◆ What you will do ◆
List each line in the rows below that contains the word "pose".

◆ Records ◆
--------------------------------------------------

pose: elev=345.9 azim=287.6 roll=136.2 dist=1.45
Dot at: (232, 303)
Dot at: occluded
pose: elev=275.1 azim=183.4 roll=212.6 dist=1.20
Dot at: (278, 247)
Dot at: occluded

--------------------------------------------------

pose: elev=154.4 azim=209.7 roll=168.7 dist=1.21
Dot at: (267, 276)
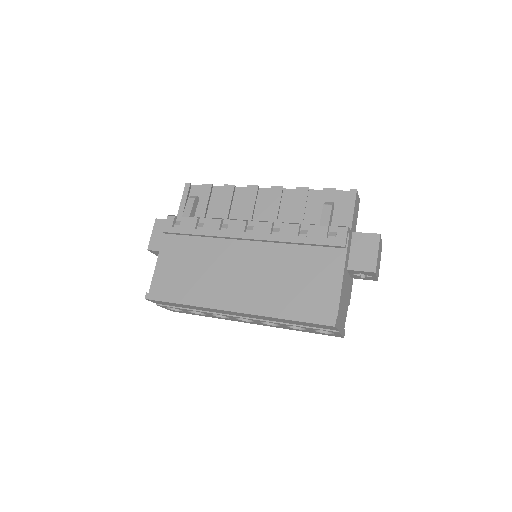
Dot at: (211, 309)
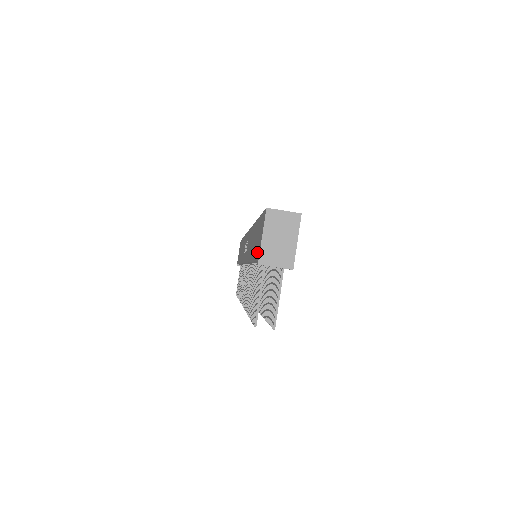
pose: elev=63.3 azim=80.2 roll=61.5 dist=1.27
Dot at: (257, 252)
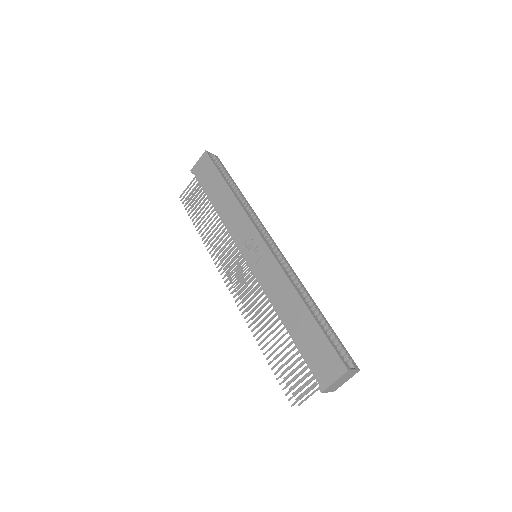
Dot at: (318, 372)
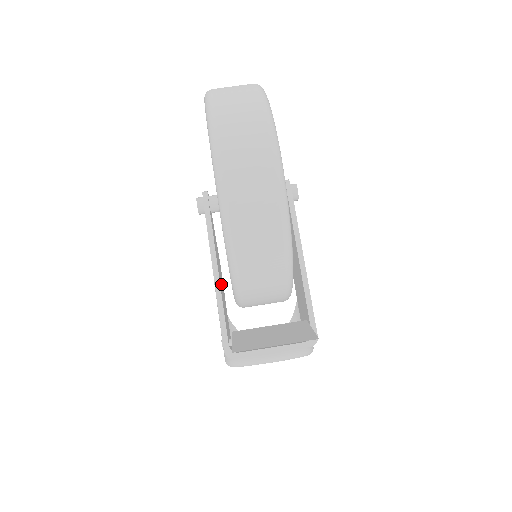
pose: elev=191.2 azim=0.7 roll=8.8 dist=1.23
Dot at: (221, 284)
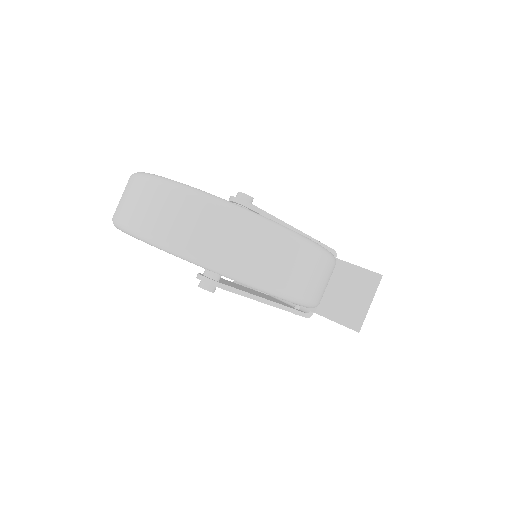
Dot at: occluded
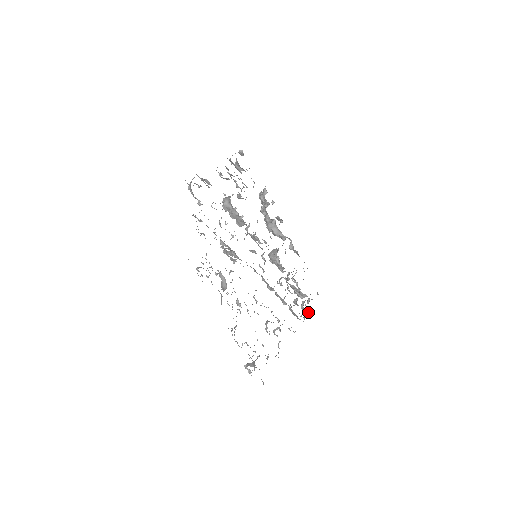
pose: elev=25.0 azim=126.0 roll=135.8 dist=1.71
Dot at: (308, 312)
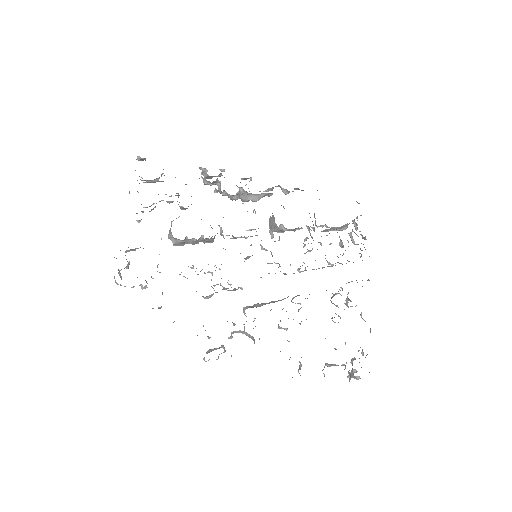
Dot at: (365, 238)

--------------------------------------------------

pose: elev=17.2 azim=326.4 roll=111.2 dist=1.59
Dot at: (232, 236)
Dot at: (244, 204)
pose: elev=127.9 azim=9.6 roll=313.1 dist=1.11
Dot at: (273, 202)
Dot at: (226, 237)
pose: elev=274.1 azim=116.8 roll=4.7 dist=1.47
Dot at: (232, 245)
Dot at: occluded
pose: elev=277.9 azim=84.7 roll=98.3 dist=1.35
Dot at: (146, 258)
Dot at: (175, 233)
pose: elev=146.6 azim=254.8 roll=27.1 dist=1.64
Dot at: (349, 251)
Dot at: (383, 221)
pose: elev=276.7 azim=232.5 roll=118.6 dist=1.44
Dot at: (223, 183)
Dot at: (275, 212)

--------------------------------------------------

◆ Final result ◆
pose: elev=345.9 azim=287.6 roll=136.2 dist=1.45
pose: elev=275.1 azim=183.4 roll=212.6 dist=1.20
pose: elev=154.4 azim=209.7 roll=168.7 dist=1.21
pose: elev=63.3 azim=80.2 roll=61.5 dist=1.27
pose: elev=191.2 azim=0.7 roll=8.8 dist=1.23
pose: elev=25.0 azim=126.0 roll=135.8 dist=1.71
pose: elev=17.2 azim=326.4 roll=111.2 dist=1.59
pose: elev=127.9 azim=9.6 roll=313.1 dist=1.11
pose: elev=274.1 azim=116.8 roll=4.7 dist=1.47
pose: elev=277.9 azim=84.7 roll=98.3 dist=1.35
pose: elev=146.6 azim=254.8 roll=27.1 dist=1.64
pose: elev=276.7 azim=232.5 roll=118.6 dist=1.44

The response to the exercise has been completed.